Moreover, we visualize the gene expression profile of some breast cancer biomarkers taken from literature (reference1 and reference2)
Upregulated biomarkers of the Basal cluster
basal_markers_up <- Seurat::FindMarkers(
sobj, layer = "data",
ident.1 = 5,
only.pos = TRUE)
Seurat::FeaturePlot(
sobj, ncol = 2,
features = rownames(basal_markers_up)[1:10])
Downregulated biomarkers of the Basal cluster
basal_markers_down <- Seurat::FindMarkers(
sobj, layer = "data",
ident.1 = 5,
only.pos = FALSE
)
Seurat::FeaturePlot(
sobj, ncol = 2,
features = rownames(basal_markers_down)[1:10]
)
Upregulated biomarkers of all clusters
up_markers <- Seurat::FindAllMarkers(sobj, only.pos = TRUE)
top10up <- up_markers |>
group_by(cluster) |>
dplyr::filter(avg_log2FC > 1) |>
dplyr::arrange(p_val_adj, avg_log2FC) |>
slice_head(n = 10) |>
ungroup()
Seurat::DoHeatmap(sobj, features = top10up$gene)

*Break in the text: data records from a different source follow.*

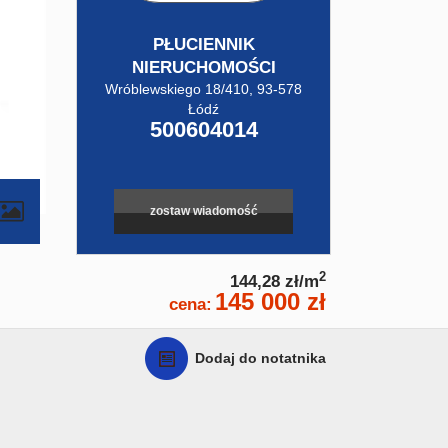
PŁUCIENNIK
NIERUCHOMOŚCI
Wróblewskiego 18/410, 93-578
Łódź
500604014
contributors
zostaw wiadomość
2
144,28 zł/m
145 000 zł
cena:
Dodaj do notatnika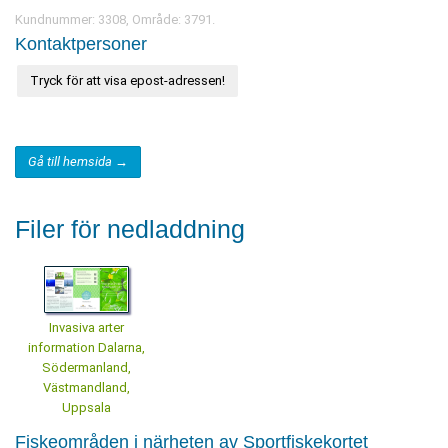
Kundnummer: 3308, Område: 3791.
Kontaktpersoner
Tryck för att visa epost-adressen!
Gå till hemsida →
Filer för nedladdning
Invasiva arter
information Dalarna,
Södermanland,
Västmandland,
Uppsala
Fiskeområden i närheten av Sportfiskekortet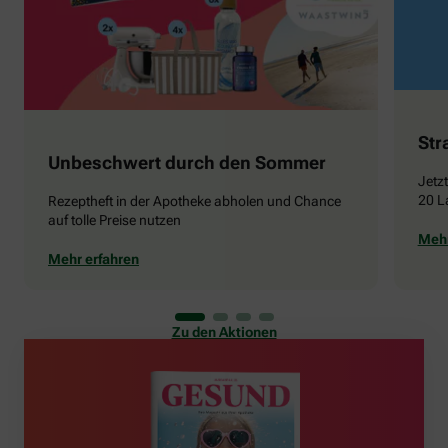
Str
Unbeschwert durch den Sommer
Jetz
20 L
Rezeptheft in der Apotheke abholen und Chance
auf tolle Preise nutzen
Mehr
Mehr erfahren
Zu den Aktionen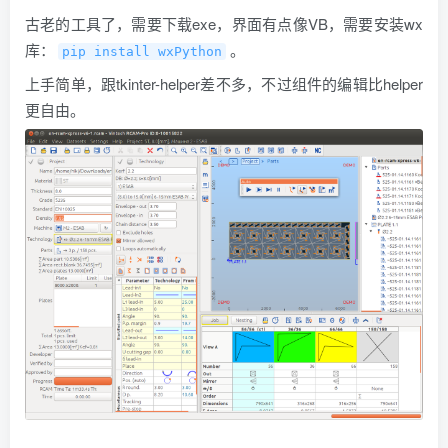
古老的工具了，需要下载exe，界面有点像VB，需要安装wx
库：
。
pip install wxPython
上手简单，跟tkinter-helper差不多，不过组件的编辑比helper
更自由。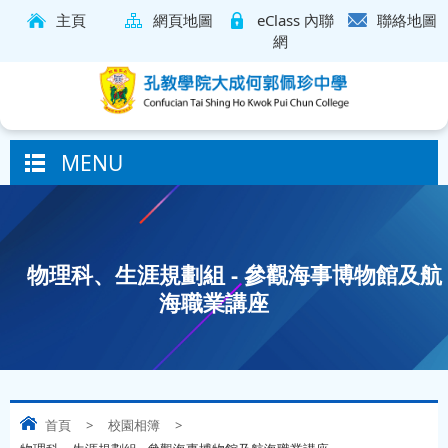
主頁
網頁地圖
eClass 內聯
聯絡地圖
網
MENU
物理科、生涯規劃組 - 參觀海事博物館及航
海職業講座
首頁
>
校園相簿
>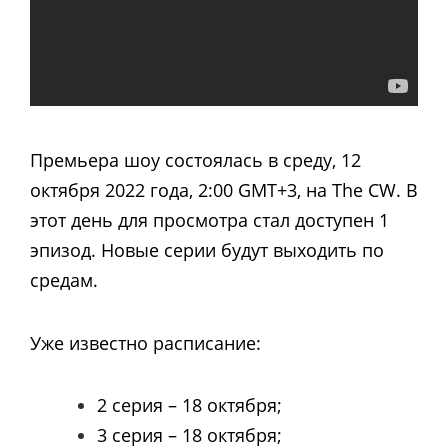
Премьера шоу состоялась в среду, 12
октября 2022 года, 2:00 GMT+3, на The CW. В
этот день для просмотра стал доступен 1
эпизод. Новые серии будут выходить по
средам.
Уже известно расписание:
2 серия – 18 октября;
3 серия – 18 октября;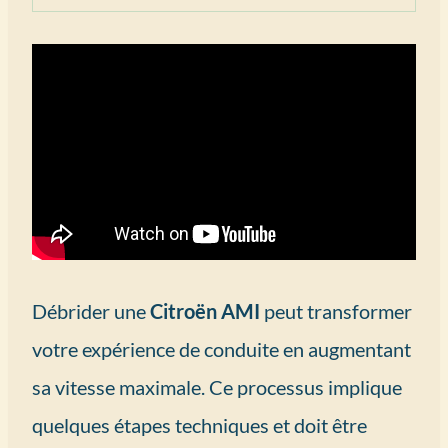
Débrider une
Citroën AMI
peut transformer
votre expérience de conduite en augmentant
sa vitesse maximale. Ce processus implique
quelques étapes techniques et doit être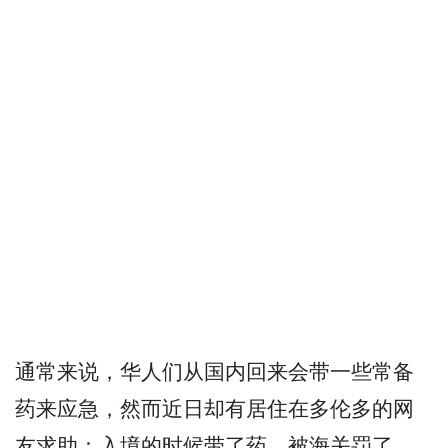
通常来说，华人们从国内回来会带一些常备
药来应急，然而近日却有居住在多伦多的网
友求助：入境的时候带了药，被海关罚了，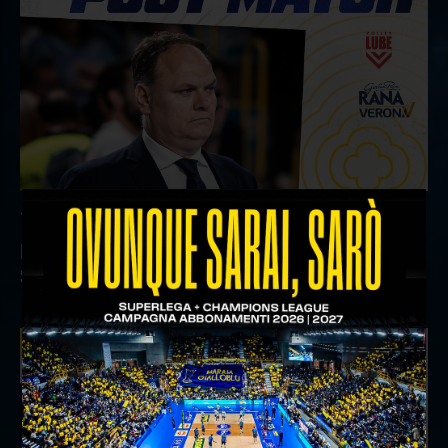
18 aprile 2026
Il commento del ds Lami dopo Gara 4 delle
Semifinali Play Off
INTERVIEWS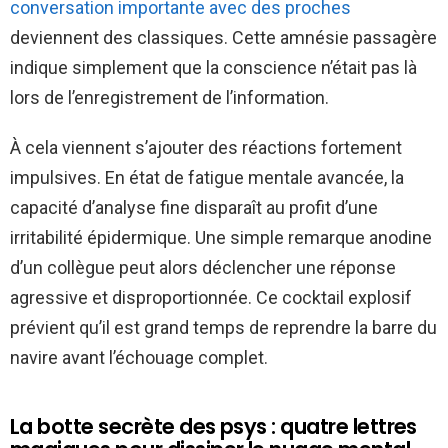
conversation importante avec des proches
deviennent des classiques. Cette amnésie passagère
indique simplement que la conscience n’était pas là
lors de l’enregistrement de l’information.
À cela viennent s’ajouter des réactions fortement
impulsives. En état de fatigue mentale avancée, la
capacité d’analyse fine disparaît au profit d’une
irritabilité épidermique. Une simple remarque anodine
d’un collègue peut alors déclencher une réponse
agressive et disproportionnée. Ce cocktail explosif
prévient qu’il est grand temps de reprendre la barre du
navire avant l’échouage complet.
La botte secrète des psys : quatre lettres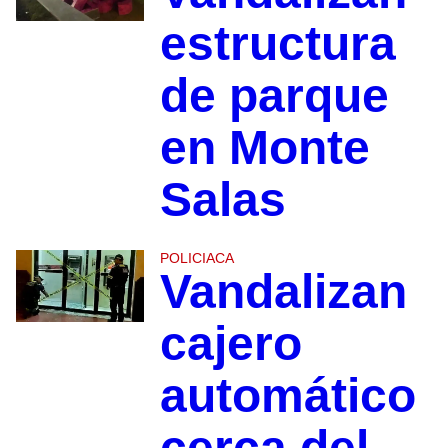
estructura
de parque
en Monte
Salas
POLICIACA
Vandalizan
cajero
automático
cerca del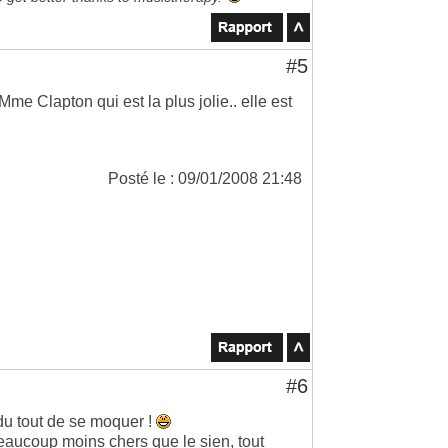
#5
e Clapton qui est la plus jolie.. elle est
Posté le : 09/01/2008 21:48
#6
 du tout de se moquer !
eaucoup moins chers que le sien, tout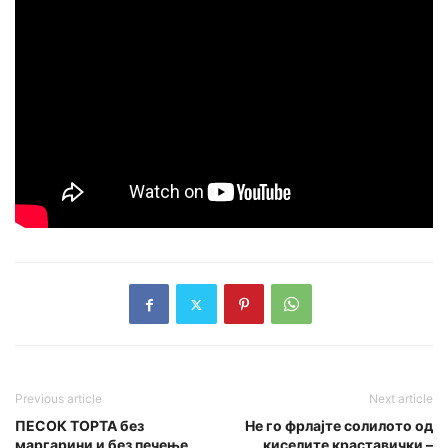
Previous article
Next article
ПЕСОК ТОРТА без
Не го фрлајте солилото од
маргарини и без печење,
киселите краставички –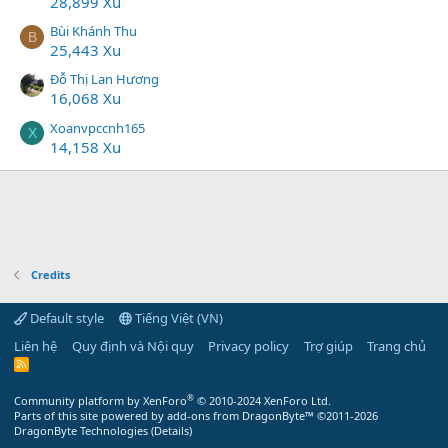
28,899 Xu
Bùi Khánh Thu
B
25,443 Xu
Đỗ Thị Lan Hương
16,068 Xu
Xoanvpccnh165
X
14,158 Xu
Credits
Default style
Tiếng Việt (VN)
Liên hệ
Quy định và Nội quy
Privacy policy
Trợ giúp
Trang chủ
R
S
S
®
Community platform by XenForo
© 2010-2024 XenForo Ltd.
Parts of this site powered by
add-ons from DragonByte™
©2011-2026
DragonByte Technologies
(
Details
)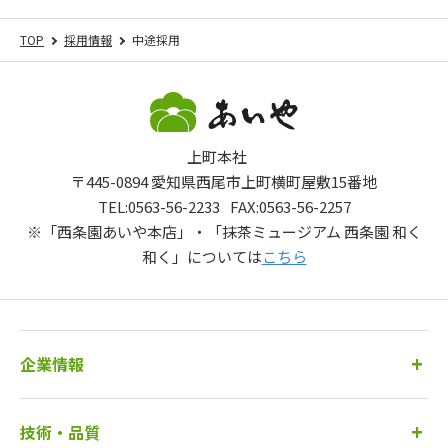
TOP
採用情報
中途採用
上町本社
〒445-0894 愛知県西尾市上町横町屋敷15番地
TEL:
0563-56-2233
FAX:0563-56-2257
※
「西条園あいや本店」・「抹茶ミュージアム 西条園 和く
和く」については
こちら
企業情報
技術・品質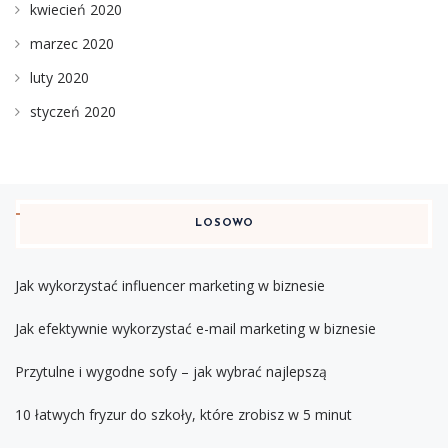
kwiecień 2020
marzec 2020
luty 2020
styczeń 2020
LOSOWO
Jak wykorzystać influencer marketing w biznesie
Jak efektywnie wykorzystać e-mail marketing w biznesie
Przytulne i wygodne sofy – jak wybrać najlepszą
10 łatwych fryzur do szkoły, które zrobisz w 5 minut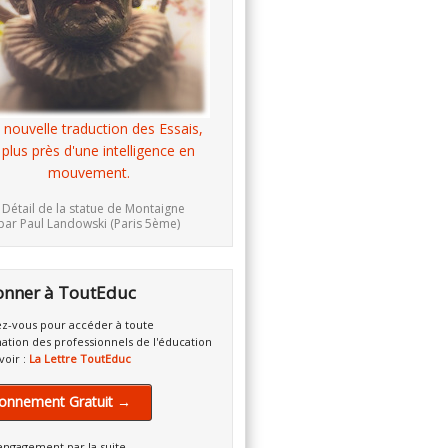
 nouvelle traduction des Essais,
 plus près d'une intelligence en
mouvement.
 Détail de la statue de Montaigne
par Paul Landowski (Paris 5ème)
onner à ToutEduc
z-vous pour accéder à toute
mation des professionnels de l'éducation
voir :
La Lettre ToutEduc
onnement Gratuit →
engagement par la suite.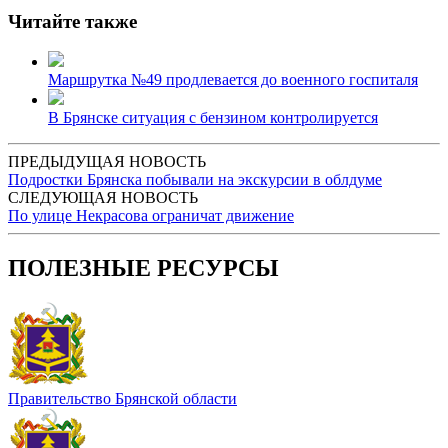
Читайте также
Маршрутка №49 продлевается до военного госпиталя
В Брянске ситуация с бензином контролируется
ПРЕДЫДУЩАЯ НОВОСТЬ
Подростки Брянска побывали на экскурсии в облдуме
СЛЕДУЮЩАЯ НОВОСТЬ
По улице Некрасова ограничат движение
ПОЛЕЗНЫЕ РЕСУРСЫ
Правительство Брянской области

Downregulated biomarkers of all clusters
down_markers <- Seurat::FindAllMarkers(sobj, only.pos = FALSE)
top10down <- down_markers |>
group_by(cluster) |>
dplyr::filter(avg_log2FC < -1) |>
dplyr::arrange(p_val_adj, avg_log2FC) |>
slice_head(n = 10) |>
ungroup()
Seurat::DoHeatmap(sobj, features = top10down$gene)
Known breast cancer biomarkers
## biomarkers for breast cancer:
## - https://pmc.ncbi.nlm.nih.gov/articles/PMC3835118/
## - https://pmc.ncbi.nlm.nih.gov/articles/PMC7446376/
Seurat::FeaturePlot(sobj, ncol=3,
features = c('SOX2', 'FOXC1', 'FOXC2', 'CD44', 'IMP3', 'ESR1',
'PGR', 'ERBB2', 'MKI67', 'FABP7', 'AQP1', 'PTEN',
'LYN', 'EGFR', 'LBX1')
)
Check cluster assignment
To validate the two workflows, we checked that patients with the most aggressive expression profile (i.e. those in the Basal cluster) clustered in the same group. As expected, patients assigned to the Basal cluster are the same except three. The cluster assignment of the in-house workflow was downloaded from here.
## mtib downloaded from https://marconotaro.github.io/portfolio/r2_clustering.html#patient-cluster-assignment
stib <- rownames_to_column(sobj@meta.data, var = 'patient') |> as_tibble()
mtib <- read_csv('data/cluster_anno_my_wflow.csv', col_types = cols())
mpat <- mtib |> filter(cluster==1) |> pull(sample)
spat <- stib |> filter(seurat_clusters==5) |> pull(patient)
cat('npat in mpat:', length(mpat), '\n')
npat in mpat: 304
npat in spat 301
Mode FALSE TRUE
logical 3 298
datatable <- function(tib, row2display = 10) {
if(nrow(tib) > 0){
DT::datatable(tib,
rownames = FALSE,
extensions = "Buttons",
options = list(
dom = "Bfrtip",
scrollX = TRUE,
pageLength = row2display,
buttons = list(
list(
extend = "collection",
buttons = c("csv", "excel"),
text = "Download"
)
)
),
class = "display",
style = "bootstrap"
)
}else{
print("No results")
}
}
formatter <- function(tib, cols_to_format = "all", digits = 3){
selector <- if(length(cols_to_format) == 1 && cols_to_format == "all"){
where(is.numeric)
} else {
all_of(cols_to_format)
}
tib |>
mutate(across({{ selector }},
~format(., scientific = TRUE, digits = digits)))
}
# write_csv(stib, file = 'data/cluster_anno_seurat.csv')
stib |>
formatter(cols_to_format = c("nCount_RNA", "silhouette_score")) |>
datatable()
Conclusion
As expected, the clustering results obtained with the Seurat workflow are consistent wih those shown in the report Identification of breast cancer subtypes.
Next step
Cluster assignment can be used to train supervised machine learning models to predict the ER status for those patients where the ER status is unknown.